__HOW TO COMPLETE THIS TASK__
Restate each of the lines below word for word and drop every picture.

__SUPPLIED RECORDS__
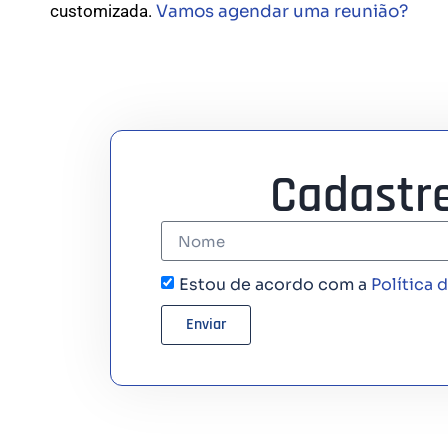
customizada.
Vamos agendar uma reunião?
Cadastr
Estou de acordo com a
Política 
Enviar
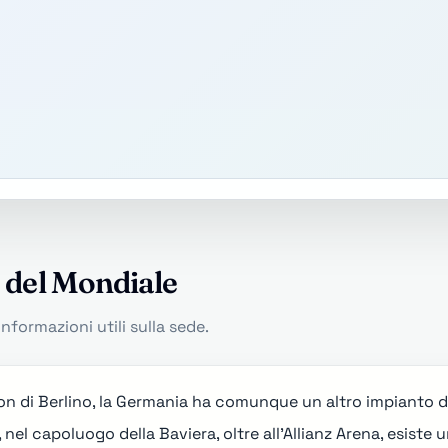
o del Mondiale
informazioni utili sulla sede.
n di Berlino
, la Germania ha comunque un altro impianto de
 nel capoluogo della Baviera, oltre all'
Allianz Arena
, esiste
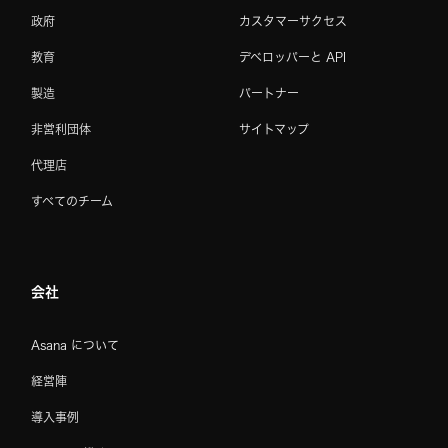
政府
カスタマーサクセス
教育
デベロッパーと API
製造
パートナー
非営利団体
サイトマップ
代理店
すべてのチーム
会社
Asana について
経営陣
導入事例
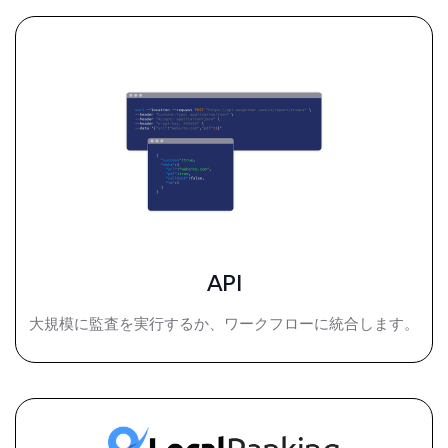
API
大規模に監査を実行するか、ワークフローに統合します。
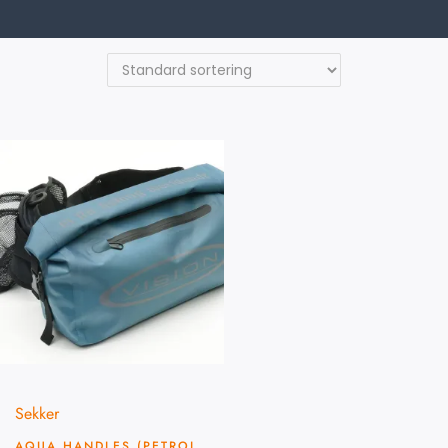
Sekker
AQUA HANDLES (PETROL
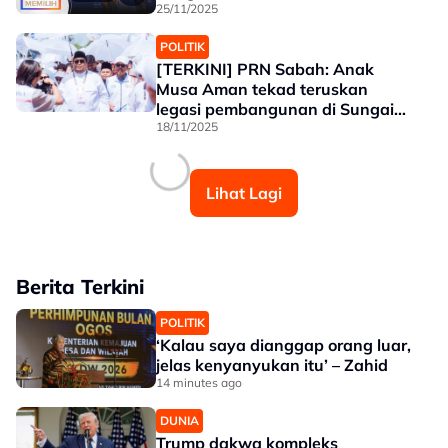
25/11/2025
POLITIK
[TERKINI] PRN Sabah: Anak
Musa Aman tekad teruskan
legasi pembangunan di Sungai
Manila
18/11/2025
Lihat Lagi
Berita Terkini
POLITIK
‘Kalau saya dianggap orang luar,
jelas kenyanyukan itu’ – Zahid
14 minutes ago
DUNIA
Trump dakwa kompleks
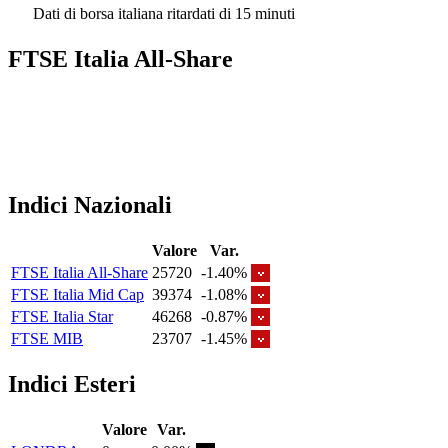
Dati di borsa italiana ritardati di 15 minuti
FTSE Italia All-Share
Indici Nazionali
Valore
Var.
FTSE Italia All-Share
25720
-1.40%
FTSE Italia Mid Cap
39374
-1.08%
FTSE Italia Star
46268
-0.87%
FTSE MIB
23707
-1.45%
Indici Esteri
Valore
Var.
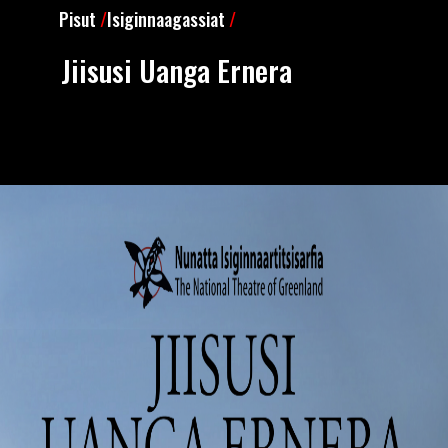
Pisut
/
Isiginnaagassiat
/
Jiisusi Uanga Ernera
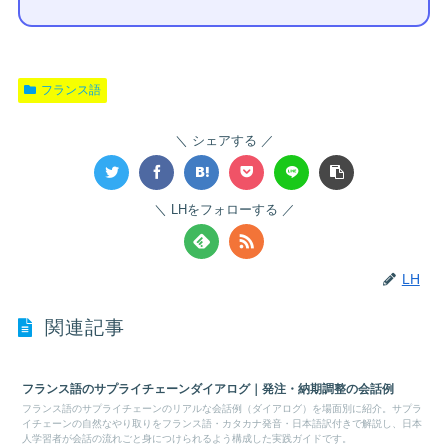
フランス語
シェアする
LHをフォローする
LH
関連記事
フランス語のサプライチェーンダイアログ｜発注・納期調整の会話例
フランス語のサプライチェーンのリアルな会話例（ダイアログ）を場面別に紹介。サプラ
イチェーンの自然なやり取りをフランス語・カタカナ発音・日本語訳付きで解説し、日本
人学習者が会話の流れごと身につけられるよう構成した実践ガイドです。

__SOLUTION FOR THIS TASK__
customizada.
Vamos agendar uma reunião?
Cadastr
Estou de acordo com a
Política 
Enviar
o del Mondiale
informazioni utili sulla sede.
n di Berlino
, la Germania ha comunque un altro impianto de
 nel capoluogo della Baviera, oltre all'
Allianz Arena
, esiste
政府
カスタマーサクセス
教育
デベロッパーと API
製造
パートナー
非営利団体
サイトマップ
代理店
すべてのチーム
会社
Asana について
経営陣
導入事例
API
大規模に監査を実行するか、ワークフローに統合します。
Sekker
AQUA HANDLES (PETROL
25/11/2025
POLITIK
[TERKINI] PRN Sabah: Anak
Musa Aman tekad teruskan
legasi pembangunan di Sungai
Manila
18/11/2025
Lihat Lagi
Berita Terkini
POLITIK
‘Kalau saya dianggap orang luar,
jelas kenyanyukan itu’ – Zahid
14 minutes ago
DUNIA
Trump dakwa kompleks
Dati di borsa italiana ritardati di 15 minuti
FTSE Italia All-Share
Indici Nazionali
Valore
Var.
FTSE Italia All-Share
25720
-1.40%
FTSE Italia Mid Cap
39374
-1.08%
FTSE Italia Star
46268
-0.87%
FTSE MIB
23707
-1.45%
Indici Esteri
Valore
Var.
Pisut
/
Isiginnaagassiat
/
Jiisusi Uanga Ernera
フランス語
シェアする
LHをフォローする
LH
関連記事
フランス語のサプライチェーンダイアログ｜発注・納期調整の会話例
フランス語のサプライチェーンのリアルな会話例（ダイアログ）を場面別に紹介。サプラ
イチェーンの自然なやり取りをフランス語・カタカナ発音・日本語訳付きで解説し、日本
人学習者が会話の流れごと身につけられるよう構成した実践ガイドです。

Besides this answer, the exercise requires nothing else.